Nicht nur bei einzelnen Bauern trifft die selbstorganisierte Koka-Substitution auf enorme Widerstände. Anders als man vermuten könnte, kann die Kleinbauernorganisation auf keinerlei Unterstützung von Seiten der Regierung oder internationaler Geldgeber zählen. Die Uribe-Administration betrachtet die linke ADUC als subversive Organisation. Dutzende ihrer Anführer sind in den vergangenen Jahren ins Gefängnis gebracht worden. Die Armee unterhält informelle Allianzen mit jenen Paramilitärs, die nach wie vor den größten Teil des kolumbianischen Drogenhandels kontrollieren. Und schließlich gibt es auch Widerstand von links. Die FARC-Guerilla, die die Kokainproduktion zur Finanzierung ihres Krieges aktiv fördert, betrachtet den Bauernverband ADUC als Konkurrenz. Wenige Tage nach dem Ortsbesuch am Grenzfluss wird ein Bombenanschlag auf den Sitz der ADUC verübt. Wie sich herausstellt, geht er auf das Konto der FARC.
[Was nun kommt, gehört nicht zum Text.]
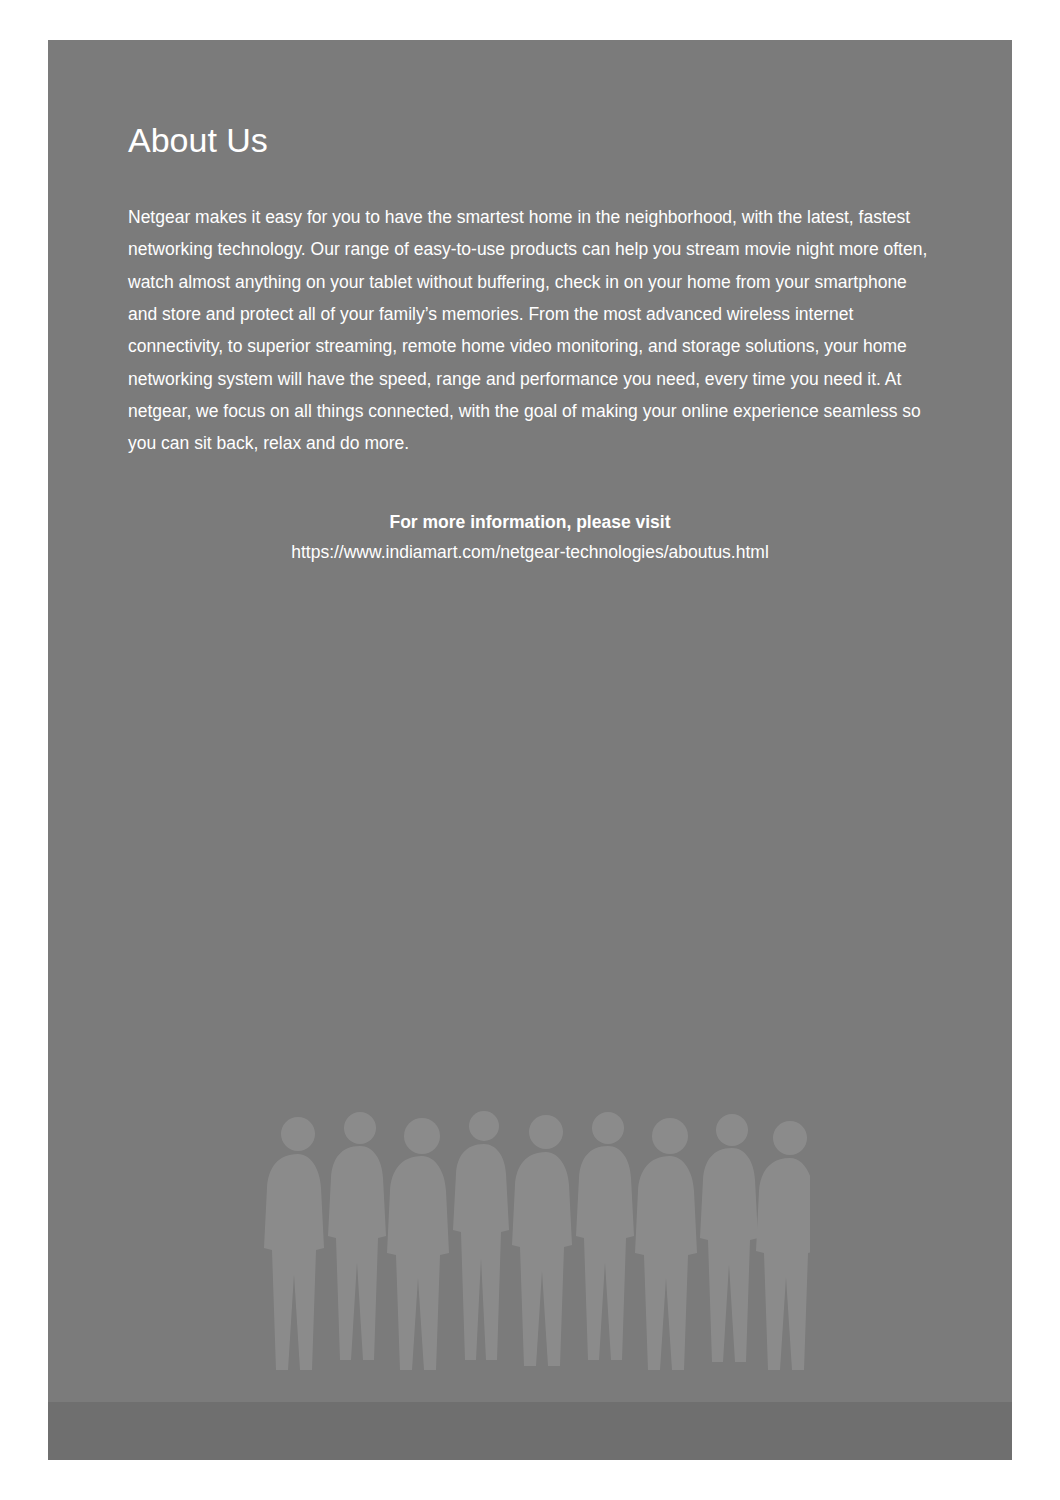About Us
Netgear makes it easy for you to have the smartest home in the neighborhood, with the latest, fastest networking technology. Our range of easy-to-use products can help you stream movie night more often, watch almost anything on your tablet without buffering, check in on your home from your smartphone and store and protect all of your family’s memories. From the most advanced wireless internet connectivity, to superior streaming, remote home video monitoring, and storage solutions, your home networking system will have the speed, range and performance you need, every time you need it. At netgear, we focus on all things connected, with the goal of making your online experience seamless so you can sit back, relax and do more.
For more information, please visit https://www.indiamart.com/netgear-technologies/aboutus.html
In Puerto Nidia, etwa 50 Kilometer südlich der Grenze, wird deutlich, wie komplex der kolumbianische Krieg tatsächlich ist. Am Ortseingang steht ein großes Schild mit dem Gemälde Manuel Pérez', eines 1997 gestorbenen spanischen Guerillapfarrers. In der Ortschaft sind keine Bewaffneten zu sehen, doch die Anwohner geben zu verstehen, dass die gesamte Gegend unter Kontrolle der ELN stehe, der zweiten großen kolumbianischen Guerilla. Während ein Armeehubschrauber in einigen Hundert Metern Höhe über das Dorf hinwegfliegt, erklärt Miguel Flores, Lehrer an der Oberschule von Puerto Nidia, die Situation. Die Armee führe seit einigen Wochen eine Militäroperation durch und habe etwa fünf Kilometer entfernt eine Basis eingerichtet. Es gebe fast täglich Scharmützel mit der ELN. „Aber wirklich Angst macht uns vor allem der Konflikt mit den FARC. Beide Guerillas kennen das Terrain.“
Tatsächlich sind die beiden Guerillas FARC und ELN in Arauca – und einigen anderen Landesteilen – im offenen Krieg miteinander. Die paradox anmutende Konfrontation, immerhin nehmen beide Guerillas positiv auf die Linksregierungen Lateinamerikas Bezug, hat in der Region eine lange Vorgeschichte. Die in Arauca aus der Landlosen- und Kleinbauernbewegung entstandene ELN baute zwischen 1980 und 2000 ein dichtes Geflecht von Kooperativen und Sozialprojekten auf. Mit Waffengewalt sorgte die Guerilla in Arauca dafür, dass Ölkonzerne und staatliche Einrichtungen Infrastrukturprogramme finanzierten und dass Politiker über die Verwaltung von Geldern Rechenschaft ablegen mussten. Das machte die Organisation unter den Bauern sehr populär. Als die militärisch stärkeren FARC nach Arauca vorzurücken begannen, kam es schnell zu Konflikten zwischen den beiden Guerillas. Die FARC beanspruchten eine Führungsrolle, führten Zwangsrekrutierungen durch und förderten, anders als die ELN, die Aussaat von Koka. Als die Kriegslogik der FARC, die bei Angriffen auf Polizeiposten regelmäßig ganze Straßenzüge in Schutt und Asche legten, die politische Organisationsarbeit der ELN systematisch zu untergraben anfing, eskalierte der Konflikt auch militärisch: Die ELN tötete einen lokalen FARC-Kommandanten. Seitdem sind die beiden Organisationen im Krieg miteinander, der allerdings in erster Linie auf dem Rücken von Unterstützern und Bauern ausgetragen wird. Hunderte von Tote haben die Auseinandersetzungen, die von der Armee mit Falschinformationen gezielt geschürt werden, in der Region bereits gekostet.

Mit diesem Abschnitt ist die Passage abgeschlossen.